* Text segment *
◆ ◆ ◆ ◆

Cardiac allometric organ growth after pediatric valve replacement can lead to patient–prosthesis size mismatch and valve re-replacement, which could be mitigated with allogeneic decellularized pulmonary valves treated with collagen conditioning solutions to enhance biological and mechanical performance, termed “bioengineered valves.” In this study, we evaluated functional, dimensional, and biological responses of these bioengineered valves compared with traditional cryopreserved valves implanted in lambs during rapid somatic growth.Methods
From a consanguineous flock of 13 lambs, the pulmonary valves of 10 lambs (mean weight, 19.6 ± 1.4 kg) were replaced with 7 bioengineered valves or 3 classically cryopreserved valves. After 6 months, the 10 lambs with implanted valves and 3 untreated flock mates were compared by echocardiography, cardiac catheterization, and explant pathology.Results
Increases in body mass, valve geometric dimensions, and effective orifice areas were similar in the 2 groups of lambs. The bioengineered valves had higher median cusp-to-cusp coaptation areas (34.6%; interquartile range, 21.00%-35.13%) and were more similar to native valves (43.4%; interquartile range, 42.59%-44.01%) compared with cryopreserved valves (13.2%; interquartile range, 7.07%-13.91%) (P = .043). Cryopreserved valves cusps, but not bioengineered valve cusps, were thicker than native valve cusps (P = .01). Histologically, cryopreserved valves demonstrated less than native cellularity, whereas bioengineered valves that were acellular at the time of surgery gained surface endothelium and subsurface myofibroblast interstitial cells in pulmonary artery, sinus wall, and cusp base regions.Conclusions
Biological valve conduits can enlarge via passive dilatation without matrix synthesis, but this would result in decreased cusp coaptational areas. Bioengineered valves demonstrated similar annulus enlargement as cryopreserved valves but usually retained larger areas of cuspal coaptation. Heat-shock protein 47-positive (collagen-synthesizing) cells were present in previously acellular bioengineered sinus walls and cusp bases, but rarely in more distal cusp matrices.

◆ ◆ ◆ ◆

* Recorded data *
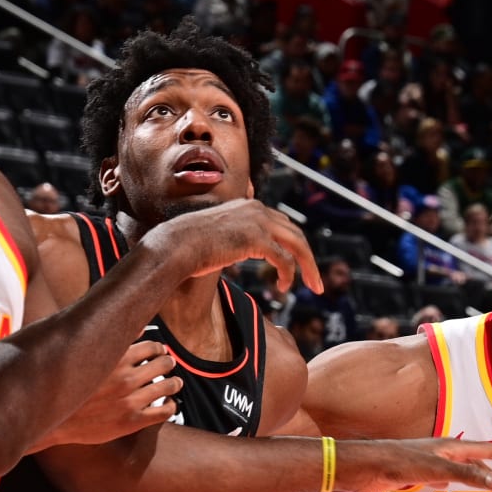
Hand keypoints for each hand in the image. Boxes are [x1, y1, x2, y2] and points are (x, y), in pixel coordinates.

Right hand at [45, 340, 180, 445]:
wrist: (51, 421)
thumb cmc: (65, 385)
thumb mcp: (81, 355)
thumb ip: (106, 339)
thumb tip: (127, 327)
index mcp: (115, 357)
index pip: (152, 346)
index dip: (158, 348)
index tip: (158, 352)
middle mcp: (126, 377)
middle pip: (164, 363)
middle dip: (167, 363)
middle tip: (167, 365)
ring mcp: (130, 400)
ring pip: (168, 386)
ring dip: (174, 383)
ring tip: (174, 384)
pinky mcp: (132, 421)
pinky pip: (165, 411)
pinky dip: (171, 405)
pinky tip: (167, 404)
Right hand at [142, 198, 321, 293]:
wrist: (176, 245)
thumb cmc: (188, 244)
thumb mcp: (215, 234)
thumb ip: (231, 237)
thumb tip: (234, 251)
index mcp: (248, 205)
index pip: (283, 223)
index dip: (294, 244)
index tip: (298, 263)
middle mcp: (257, 209)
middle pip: (296, 232)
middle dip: (309, 258)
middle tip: (316, 281)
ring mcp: (258, 222)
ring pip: (297, 245)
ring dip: (308, 268)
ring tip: (313, 287)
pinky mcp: (256, 239)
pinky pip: (283, 259)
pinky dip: (288, 275)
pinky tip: (283, 287)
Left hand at [337, 438, 491, 491]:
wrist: (363, 467)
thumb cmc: (399, 463)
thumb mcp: (438, 469)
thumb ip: (469, 476)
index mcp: (448, 447)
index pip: (483, 450)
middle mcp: (438, 452)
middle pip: (471, 460)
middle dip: (489, 469)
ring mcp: (424, 463)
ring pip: (455, 469)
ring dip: (470, 477)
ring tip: (484, 486)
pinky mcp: (411, 474)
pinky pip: (437, 479)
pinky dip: (448, 484)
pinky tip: (445, 491)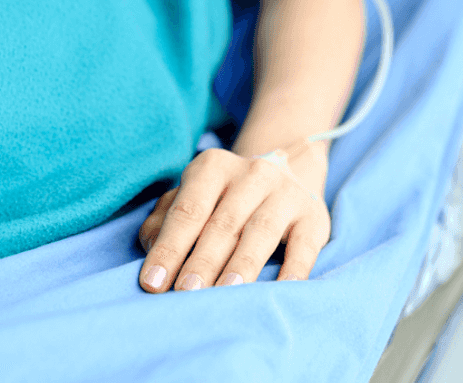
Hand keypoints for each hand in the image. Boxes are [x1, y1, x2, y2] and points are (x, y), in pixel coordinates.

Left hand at [137, 147, 330, 291]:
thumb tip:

◆ ◆ ◆ ◆

* Work to be completed *
Condense the paragraph of the pulmonary valve abstract that begins "Biological valve conduits can enlarge" into a short bulleted list that keeps its main facts. The rows are separate material and have no connection to the abstract on bioengineered pulmonary valves.

* Task answer *
- Biological valve conduits can enlarge by passive dilatation without matrix synthesis, but cusp coaptation areas would then shrink.
- Bioengineered valves enlarged at the annulus about as much as cryopreserved valves but usually kept larger cuspal coaptation areas.
- Heat-shock protein 47-positive (collagen-synthesizing) cells appeared in previously acellular bioengineered sinus walls and cusp bases, but rarely in more distal cusp matrices.